SHORT EXERCISE 1 — According to the Internet history timeline, how much was ARPA's budget after the space and missile programs moved to NASA?
SHORT EXERCISE 2 — In the Internet history timeline, rewrite the passage starting with "February 1965" and going on through "communicate between computers.", swapping "First network experiments" for "Early network trials".
SHORT EXERCISE 3 — Carry on the Internet history timeline from its last entry.

DOCUMENT SEGMENT —
┄┄┄┄┄┄
Rainer's virtual planet of technology interest




  History of the Internet and where I fit in

Eisenhower requests funds from Congress to set up ARPA. Approved as a line item in Air Force appropriations bill. ARPA established

Late summer 1958
NASA appropriations approved. Space & missile programs transferred from ARPA to NASA. ARPA budget left at $ 150 million

Ted Nelson proposes "Xanadu". First Paper on packet-switching theory by Len Kleinrock, "Information Flow in Large Communication Nets," published by RLE Quarterly Progress Report

Paul Baran, RAND Corporation study, "On Distributed Communication Networks"

April, 23 1962
I was born

August 1962
First paper on Internet Concept by J.C.R. Licklider & Welden Clark, "On-Line Man Computer Communication."

J.C.R Licklider memo addresses "Members of the Intergalactic Computer Network"

NASA (Bob Taylor) funds Doug Engelbart's "Augmentation Lab."

Communication Nets' a book by Len Kleinrock, provides the network design and queuing theory necessary to build packet networks. This work was a major factor in designing the communication network for the ARPANET

March 1964
First paper on secure packetized voice communications by Paul Baran. "On Distributed Communications Networks, "IEEE Transactions on systems. It is from this paper that the false rumor was started that the Internet was created by the military to withstand nuclear war.

"Moore's Law first postulated by Gordon Moore, Donald Davis, national Physical laboratory, UK packetizing data for store-and-forward communication

February 1965
First network experiments: Ivan Sutherland, director of IPTO at ARPA, gives contract to Larry Roberts at MIT Lincoln Laboratory.

October 1965
First network experiments: Lincoln Lab's TX-2 tied to SDC's Q32. This experiment was the first time two computers talked to each other and the first time packets were used to communicate between computers.

Bob Taylor wonders why his three computers should not be connected

October 1966
First paper on network experiments, Larry Roberts & Thomas Marill, "Toward a Cooperative Network of Time-shared Computers," Fall AFIPS Conference

December 1966
ARPA Communications Program begins. Larry Roberts becomes ARPA chief scientist and begins the design of the ARPANET. The ARPANET program as proposed to Congress by Roberts was to explore computer resource sharing and packet-switched communications.

April 1967
ARPANET Design Session held by Roberts at ARPA/IPTO Principal Investigator meeting in Ann Arbor, Michigan. It was at this meeting that Wes Clark suggested the use of minicomputers for network packet switches (IMPs) instead of using the mainframe computers themselves for switching

October 1967
Original ARPANET design paper, Lawrence Roberts, "Multiple Computer Networks and Intercomputer Communication", ACM Conference, Gatlinburg, Tennessee.
┄┄┄┄┄┄
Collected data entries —
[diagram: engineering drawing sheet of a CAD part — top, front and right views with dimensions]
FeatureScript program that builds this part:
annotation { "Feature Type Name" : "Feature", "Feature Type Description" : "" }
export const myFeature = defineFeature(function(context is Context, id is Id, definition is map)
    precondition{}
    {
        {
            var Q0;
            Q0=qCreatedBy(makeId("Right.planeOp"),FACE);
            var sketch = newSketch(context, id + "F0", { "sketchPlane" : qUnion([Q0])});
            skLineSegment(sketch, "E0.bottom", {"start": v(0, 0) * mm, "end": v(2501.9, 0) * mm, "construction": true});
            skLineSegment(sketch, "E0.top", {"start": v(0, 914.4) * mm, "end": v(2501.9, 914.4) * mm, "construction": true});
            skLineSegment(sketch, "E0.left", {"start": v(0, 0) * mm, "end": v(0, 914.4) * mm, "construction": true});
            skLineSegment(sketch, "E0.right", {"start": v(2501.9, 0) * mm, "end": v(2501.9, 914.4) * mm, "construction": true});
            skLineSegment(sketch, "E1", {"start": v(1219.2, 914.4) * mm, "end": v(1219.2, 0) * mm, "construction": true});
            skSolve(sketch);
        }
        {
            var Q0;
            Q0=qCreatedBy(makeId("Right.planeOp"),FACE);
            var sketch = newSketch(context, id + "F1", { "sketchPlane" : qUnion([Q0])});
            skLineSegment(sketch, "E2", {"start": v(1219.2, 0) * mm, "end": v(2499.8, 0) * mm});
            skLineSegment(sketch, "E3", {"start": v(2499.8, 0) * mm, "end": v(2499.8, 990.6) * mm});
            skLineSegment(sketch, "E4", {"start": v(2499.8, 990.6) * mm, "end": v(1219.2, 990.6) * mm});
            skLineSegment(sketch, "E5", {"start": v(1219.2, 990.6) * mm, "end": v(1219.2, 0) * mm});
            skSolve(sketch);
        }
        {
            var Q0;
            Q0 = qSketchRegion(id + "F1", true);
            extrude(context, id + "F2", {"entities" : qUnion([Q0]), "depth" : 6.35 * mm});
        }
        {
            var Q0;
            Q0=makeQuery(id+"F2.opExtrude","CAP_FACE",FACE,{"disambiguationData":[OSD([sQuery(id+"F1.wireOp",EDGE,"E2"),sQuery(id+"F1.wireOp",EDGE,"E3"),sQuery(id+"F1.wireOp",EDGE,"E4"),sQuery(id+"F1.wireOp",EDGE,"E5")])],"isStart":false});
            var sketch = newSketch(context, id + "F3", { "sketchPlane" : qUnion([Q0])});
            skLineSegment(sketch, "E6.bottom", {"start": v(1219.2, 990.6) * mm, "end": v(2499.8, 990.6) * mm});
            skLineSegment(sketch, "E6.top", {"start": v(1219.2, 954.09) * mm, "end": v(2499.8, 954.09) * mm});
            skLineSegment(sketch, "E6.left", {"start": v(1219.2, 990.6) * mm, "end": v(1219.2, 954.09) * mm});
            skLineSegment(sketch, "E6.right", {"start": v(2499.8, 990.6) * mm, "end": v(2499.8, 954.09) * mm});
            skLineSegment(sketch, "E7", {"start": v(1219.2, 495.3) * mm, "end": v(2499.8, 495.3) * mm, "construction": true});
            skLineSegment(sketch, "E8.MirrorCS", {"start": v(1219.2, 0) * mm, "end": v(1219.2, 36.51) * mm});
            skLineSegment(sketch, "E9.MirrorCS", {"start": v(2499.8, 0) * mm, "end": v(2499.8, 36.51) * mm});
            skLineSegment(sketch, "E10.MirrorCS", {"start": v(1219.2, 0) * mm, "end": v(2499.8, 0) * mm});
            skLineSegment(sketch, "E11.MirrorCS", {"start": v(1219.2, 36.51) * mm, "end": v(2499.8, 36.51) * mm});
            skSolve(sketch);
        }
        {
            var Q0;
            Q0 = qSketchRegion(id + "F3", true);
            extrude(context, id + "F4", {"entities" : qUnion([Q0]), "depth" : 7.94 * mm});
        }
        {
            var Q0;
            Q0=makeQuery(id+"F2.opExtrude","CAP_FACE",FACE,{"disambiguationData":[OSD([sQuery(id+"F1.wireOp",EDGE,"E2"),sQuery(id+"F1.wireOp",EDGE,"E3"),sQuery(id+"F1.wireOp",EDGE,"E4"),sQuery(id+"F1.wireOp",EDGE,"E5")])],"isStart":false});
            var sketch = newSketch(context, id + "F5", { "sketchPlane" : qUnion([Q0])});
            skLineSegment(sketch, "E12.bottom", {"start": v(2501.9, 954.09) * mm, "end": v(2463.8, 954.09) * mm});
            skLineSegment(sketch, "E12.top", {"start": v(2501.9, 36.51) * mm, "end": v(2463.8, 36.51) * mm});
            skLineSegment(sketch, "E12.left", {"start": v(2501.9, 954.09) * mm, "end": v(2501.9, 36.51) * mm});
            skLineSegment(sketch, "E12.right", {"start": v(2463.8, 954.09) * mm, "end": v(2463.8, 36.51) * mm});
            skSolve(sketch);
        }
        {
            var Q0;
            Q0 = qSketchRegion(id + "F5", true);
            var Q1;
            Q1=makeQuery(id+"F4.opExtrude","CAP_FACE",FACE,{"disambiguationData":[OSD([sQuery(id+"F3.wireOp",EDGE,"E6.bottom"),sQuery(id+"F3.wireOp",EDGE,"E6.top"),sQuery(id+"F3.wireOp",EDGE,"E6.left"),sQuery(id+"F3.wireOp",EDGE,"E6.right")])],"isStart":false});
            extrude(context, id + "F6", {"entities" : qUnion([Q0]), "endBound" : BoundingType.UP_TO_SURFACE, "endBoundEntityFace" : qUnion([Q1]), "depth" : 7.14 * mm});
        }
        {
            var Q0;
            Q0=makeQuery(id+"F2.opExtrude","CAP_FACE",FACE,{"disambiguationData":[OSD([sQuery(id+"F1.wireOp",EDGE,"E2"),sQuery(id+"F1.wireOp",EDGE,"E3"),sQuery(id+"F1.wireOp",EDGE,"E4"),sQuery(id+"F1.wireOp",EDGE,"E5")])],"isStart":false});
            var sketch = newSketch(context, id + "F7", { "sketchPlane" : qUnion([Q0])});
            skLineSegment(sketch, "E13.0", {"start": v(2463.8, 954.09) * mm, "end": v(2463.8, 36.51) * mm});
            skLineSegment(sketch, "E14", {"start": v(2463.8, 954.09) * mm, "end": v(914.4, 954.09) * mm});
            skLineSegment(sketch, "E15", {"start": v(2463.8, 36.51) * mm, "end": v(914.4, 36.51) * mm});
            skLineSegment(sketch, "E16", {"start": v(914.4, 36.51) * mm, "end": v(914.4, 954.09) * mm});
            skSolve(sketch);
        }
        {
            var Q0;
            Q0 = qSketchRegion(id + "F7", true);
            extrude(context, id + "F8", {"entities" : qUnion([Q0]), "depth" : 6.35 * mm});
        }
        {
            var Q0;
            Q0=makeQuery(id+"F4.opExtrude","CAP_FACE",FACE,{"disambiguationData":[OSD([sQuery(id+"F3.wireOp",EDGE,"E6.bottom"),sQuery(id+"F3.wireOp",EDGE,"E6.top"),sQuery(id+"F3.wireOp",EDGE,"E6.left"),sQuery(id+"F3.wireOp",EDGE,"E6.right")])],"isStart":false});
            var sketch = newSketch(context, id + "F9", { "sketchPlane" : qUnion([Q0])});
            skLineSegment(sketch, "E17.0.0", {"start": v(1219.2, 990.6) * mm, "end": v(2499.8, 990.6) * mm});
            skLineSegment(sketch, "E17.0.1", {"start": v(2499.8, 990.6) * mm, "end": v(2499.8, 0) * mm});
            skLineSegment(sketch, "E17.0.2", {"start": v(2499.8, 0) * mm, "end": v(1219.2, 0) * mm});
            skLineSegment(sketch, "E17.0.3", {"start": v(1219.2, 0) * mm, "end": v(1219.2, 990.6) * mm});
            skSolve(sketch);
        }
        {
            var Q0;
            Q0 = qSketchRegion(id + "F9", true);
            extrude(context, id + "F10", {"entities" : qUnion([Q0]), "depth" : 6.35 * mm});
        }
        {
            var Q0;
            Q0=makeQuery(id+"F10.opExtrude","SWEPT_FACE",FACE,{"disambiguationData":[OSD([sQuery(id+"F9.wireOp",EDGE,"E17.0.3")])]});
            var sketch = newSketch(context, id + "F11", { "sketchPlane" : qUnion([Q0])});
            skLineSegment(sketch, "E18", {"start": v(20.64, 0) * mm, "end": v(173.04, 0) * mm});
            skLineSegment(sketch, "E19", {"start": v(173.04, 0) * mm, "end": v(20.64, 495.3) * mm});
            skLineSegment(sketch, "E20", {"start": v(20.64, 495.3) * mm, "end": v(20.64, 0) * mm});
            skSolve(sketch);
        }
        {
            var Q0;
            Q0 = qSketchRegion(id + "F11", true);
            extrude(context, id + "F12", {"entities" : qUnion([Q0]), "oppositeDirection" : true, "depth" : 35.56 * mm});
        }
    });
┄┄┄┄┄┄
RESPONSE 1 — $150 million

RESPONSE 2 —
February 1965
Early network trials: Ivan Sutherland, director of IPTO at ARPA, gives contract to Larry Roberts at MIT Lincoln Laboratory.

October 1965
Early network trials: Lincoln Lab's TX-2 tied to SDC's Q32. This experiment was the first time two computers talked to each other and the first time packets were used to communicate between computers.

RESPONSE 3 —
First use of the word "packet" by Donna Davies, Roger Scantlebury et al, in their paper "A Digital Communications Network for Computers" presented at ACM Gatlinburg. Donald Davies could not convince the British to fund a wide area network experiment.

Doug Engelbart's "mother of all demos": the mouse, windows, videoconferencing.

August 1968
Request for Quotations release for ARPANET by Larry Roberts, ARPA. The RFQ mandated the main packet-switching design elements for the ARPANET.

September 1968
ARPANET RFP responses received. Evaluation was by Roberts, ARPA staff and a group of ARPA contractors

December 1968
ARPANET contract awarded to Bolt, Beranek & Newman (BBN) in Cambridge, Massachusetts. Frank Heart's group at BBN began to build the ARPANET Interface Message Processors (IMPs) The BBN group proposed to use Honeywell 516 minicomputers for the IMPs. The team included Bob Kahn, Severo Ornstien, Dave Walden and others

Senator Edward Kennedy's office sent a message of congratulation to BBN re: "Interfaith" Message Processor.

Department of Justice filed antimonopoly suit again IBM

April 1969
Host of IMP Specification #1822 released, written by Bob Kahn at BBN. The spec detailed the interface between ARPANET host computers and the IMPs. The IMPs needed to be connected to each computer with this unique hardware interface. It needed to be designed and built for each different computer attached.

Request for Comments (FRC) # 1 "Host Software" released, written by Steve Crocker, covering host-to-host protocol, the first output of the Network Working Group (NWG)

September 1, 1969
First node of ARPANET installed at UCLA Network Measurement Center, where Len Kleinrock's group connected the IMP to their Sigma 7 computer.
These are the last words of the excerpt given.